■ **TASK REQUIREMENTS**:
The data is to be repeated exactly, with the images removed.
···
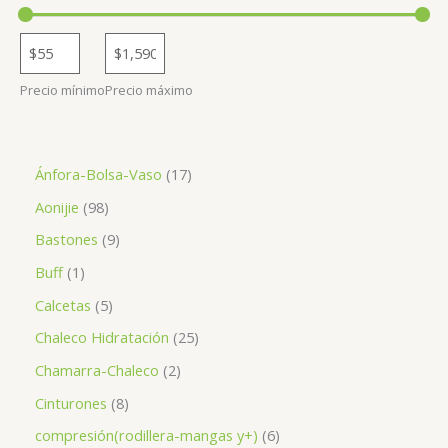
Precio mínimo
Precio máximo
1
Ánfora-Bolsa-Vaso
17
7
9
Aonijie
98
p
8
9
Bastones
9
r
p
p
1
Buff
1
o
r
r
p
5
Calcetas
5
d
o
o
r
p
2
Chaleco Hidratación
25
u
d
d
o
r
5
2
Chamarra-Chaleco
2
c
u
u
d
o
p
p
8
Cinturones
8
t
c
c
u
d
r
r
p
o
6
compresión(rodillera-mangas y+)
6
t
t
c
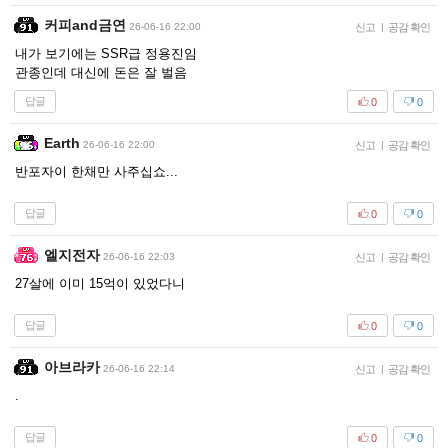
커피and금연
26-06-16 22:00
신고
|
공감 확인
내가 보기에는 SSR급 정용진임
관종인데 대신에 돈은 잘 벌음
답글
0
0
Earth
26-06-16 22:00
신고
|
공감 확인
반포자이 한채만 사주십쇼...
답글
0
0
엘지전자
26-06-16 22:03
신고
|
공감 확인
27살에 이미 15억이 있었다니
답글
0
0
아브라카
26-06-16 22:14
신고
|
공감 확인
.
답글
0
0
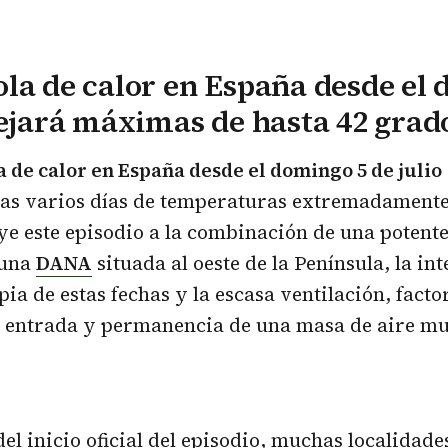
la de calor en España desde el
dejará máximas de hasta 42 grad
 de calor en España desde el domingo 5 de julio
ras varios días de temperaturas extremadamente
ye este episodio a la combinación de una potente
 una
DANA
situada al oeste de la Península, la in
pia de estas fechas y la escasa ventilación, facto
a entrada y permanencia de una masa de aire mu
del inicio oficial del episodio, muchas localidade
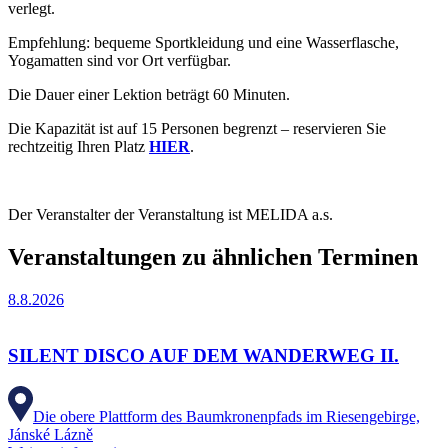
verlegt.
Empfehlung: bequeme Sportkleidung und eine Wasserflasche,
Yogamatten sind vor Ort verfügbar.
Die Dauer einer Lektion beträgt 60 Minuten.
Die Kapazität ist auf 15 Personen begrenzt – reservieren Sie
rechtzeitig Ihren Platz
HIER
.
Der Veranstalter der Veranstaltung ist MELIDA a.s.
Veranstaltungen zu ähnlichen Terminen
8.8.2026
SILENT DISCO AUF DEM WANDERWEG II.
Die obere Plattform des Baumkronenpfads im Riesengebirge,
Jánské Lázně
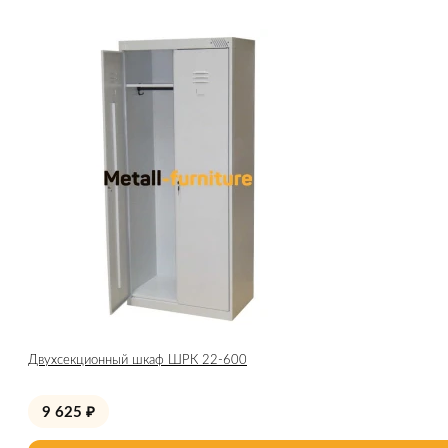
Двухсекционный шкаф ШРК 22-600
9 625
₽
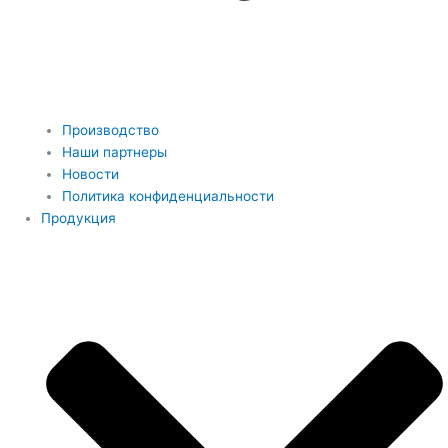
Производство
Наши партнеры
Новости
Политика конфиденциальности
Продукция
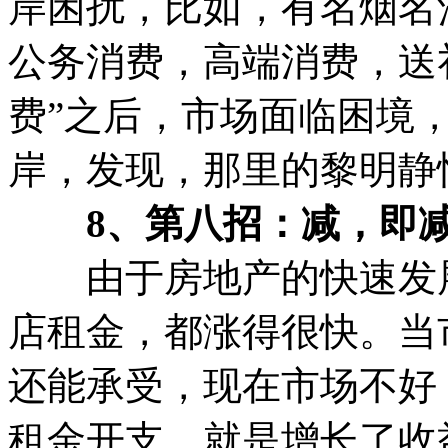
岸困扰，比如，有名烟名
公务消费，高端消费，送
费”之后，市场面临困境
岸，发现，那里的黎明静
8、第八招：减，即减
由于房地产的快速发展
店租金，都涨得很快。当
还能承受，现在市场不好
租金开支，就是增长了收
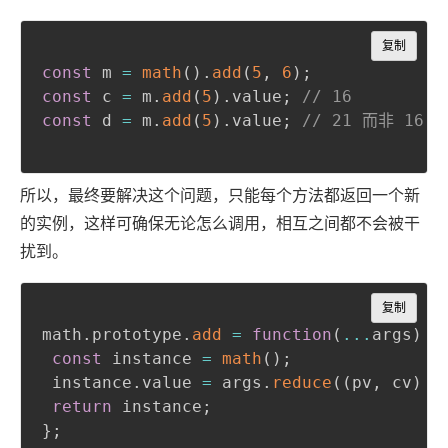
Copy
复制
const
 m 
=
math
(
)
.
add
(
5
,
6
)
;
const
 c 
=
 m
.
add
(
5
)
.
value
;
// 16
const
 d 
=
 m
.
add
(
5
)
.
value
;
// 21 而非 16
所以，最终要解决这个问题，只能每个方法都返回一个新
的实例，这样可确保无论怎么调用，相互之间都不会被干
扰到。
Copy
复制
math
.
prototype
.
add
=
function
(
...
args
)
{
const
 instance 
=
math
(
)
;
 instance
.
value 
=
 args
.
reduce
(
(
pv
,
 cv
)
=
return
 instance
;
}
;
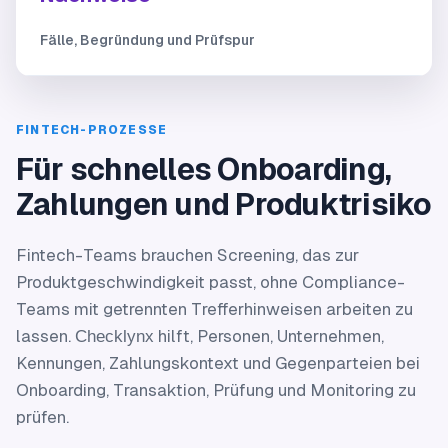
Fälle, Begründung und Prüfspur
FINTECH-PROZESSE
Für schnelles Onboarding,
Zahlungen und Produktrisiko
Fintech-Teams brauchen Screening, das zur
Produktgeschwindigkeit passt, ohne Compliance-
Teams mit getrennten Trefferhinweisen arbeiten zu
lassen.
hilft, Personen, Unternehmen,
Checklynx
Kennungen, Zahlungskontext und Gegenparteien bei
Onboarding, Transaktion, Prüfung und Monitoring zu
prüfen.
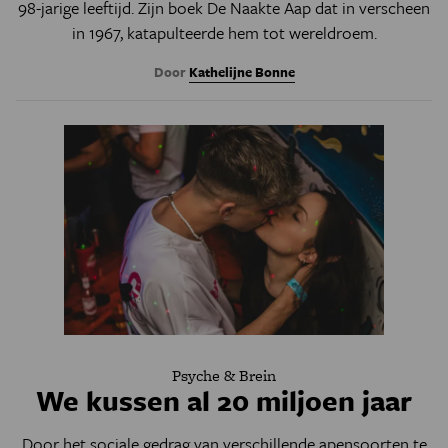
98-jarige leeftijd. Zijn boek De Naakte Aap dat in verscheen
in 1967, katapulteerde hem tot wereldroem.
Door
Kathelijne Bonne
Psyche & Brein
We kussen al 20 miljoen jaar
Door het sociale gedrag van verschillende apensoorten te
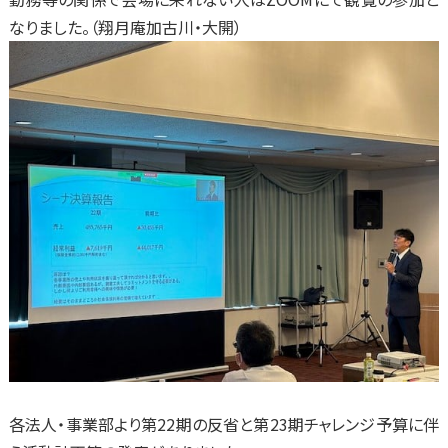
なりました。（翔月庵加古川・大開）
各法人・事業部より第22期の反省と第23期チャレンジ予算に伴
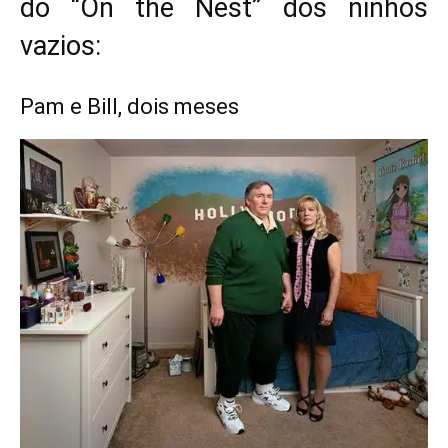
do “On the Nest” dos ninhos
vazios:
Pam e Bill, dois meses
···
■ **SOLUTION FOR THIS TASK**:
Precio mínimo
Precio máximo
1
Ánfora-Bolsa-Vaso
17
7
9
Aonijie
98
p
8
9
Bastones
9
r
p
p
1
Buff
1
o
r
r
p
5
Calcetas
5
d
o
o
r
p
2
Chaleco Hidratación
25
u
d
d
o
r
5
2
Chamarra-Chaleco
2
c
u
u
d
o
p
p
8
Cinturones
8
t
c
c
u
d
r
r
p
o
6
compresión(rodillera-mangas y+)
6
t
t
c
커피and금연
26-06-16 22:00
신고
|
공감 확인
내가 보기에는 SSR급 정용진임
관종인데 대신에 돈은 잘 벌음
답글
0
0
Earth
26-06-16 22:00
신고
|
공감 확인
반포자이 한채만 사주십쇼...
답글
0
0
엘지전자
26-06-16 22:03
신고
|
공감 확인
27살에 이미 15억이 있었다니
답글
0
0
아브라카
26-06-16 22:14
신고
|
공감 확인
.
답글
0
0
la de calor en España desde el
dejará máximas de hasta 42 grad
 de calor en España desde el domingo 5 de julio
ras varios días de temperaturas extremadamente
ye este episodio a la combinación de una potente
 una
DANA
situada al oeste de la Península, la in
pia de estas fechas y la escasa ventilación, facto
a entrada y permanencia de una masa de aire mu
del inicio oficial del episodio, muchas localidade
verlegt.
Empfehlung: bequeme Sportkleidung und eine Wasserflasche,
Yogamatten sind vor Ort verfügbar.
Die Dauer einer Lektion beträgt 60 Minuten.
Die Kapazität ist auf 15 Personen begrenzt – reservieren Sie
rechtzeitig Ihren Platz
HIER
.
Der Veranstalter der Veranstaltung ist MELIDA a.s.
Veranstaltungen zu ähnlichen Terminen
8.8.2026
SILENT DISCO AUF DEM WANDERWEG II.
Die obere Plattform des Baumkronenpfads im Riesengebirge,
Jánské Lázně
Двухсекционный шкаф ШРК 22-600
9 625
₽
Производство
Наши партнеры
Новости
Политика конфиденциальности
Продукция
岸困扰，比如，有名烟名
公务消费，高端消费，送
费”之后，市场面临困境
岸，发现，那里的黎明静
8、第八招：减，即减
由于房地产的快速发展
店租金，都涨得很快。当
还能承受，现在市场不好
租金开支，就是增长了收
Copy
复制
const
 m 
=
math
(
)
.
add
(
5
,
6
)
;
const
 c 
=
 m
.
add
(
5
)
.
value
;
// 16
const
 d 
=
 m
.
add
(
5
)
.
value
;
// 21 而非 16
所以，最终要解决这个问题，只能每个方法都返回一个新
的实例，这样可确保无论怎么调用，相互之间都不会被干
扰到。
Copy
复制
math
.
prototype
.
add
=
function
(
...
args
)
{
const
 instance 
=
math
(
)
;
 instance
.
value 
=
 args
.
reduce
(
(
pv
,
 cv
)
=
return
 instance
;
}
;
Fälle, Begründung und Prüfspur
FINTECH-PROZESSE
Für schnelles Onboarding,
Zahlungen und Produktrisiko
Fintech-Teams brauchen Screening, das zur
Produktgeschwindigkeit passt, ohne Compliance-
Teams mit getrennten Trefferhinweisen arbeiten zu
lassen.
hilft, Personen, Unternehmen,
Checklynx
Kennungen, Zahlungskontext und Gegenparteien bei
Onboarding, Transaktion, Prüfung und Monitoring zu
prüfen.
98-jarige leeftijd. Zijn boek De Naakte Aap dat in verscheen
in 1967, katapulteerde hem tot wereldroem.
Door
Kathelijne Bonne
Psyche & Brein
We kussen al 20 miljoen jaar
Door het sociale gedrag van verschillende apensoorten te
なりました。（翔月庵加古川・大開）
各法人・事業部より第22期の反省と第23期チャレンジ予算に伴
do “On the Nest” dos ninhos
vazios:
Pam e Bill, dois meses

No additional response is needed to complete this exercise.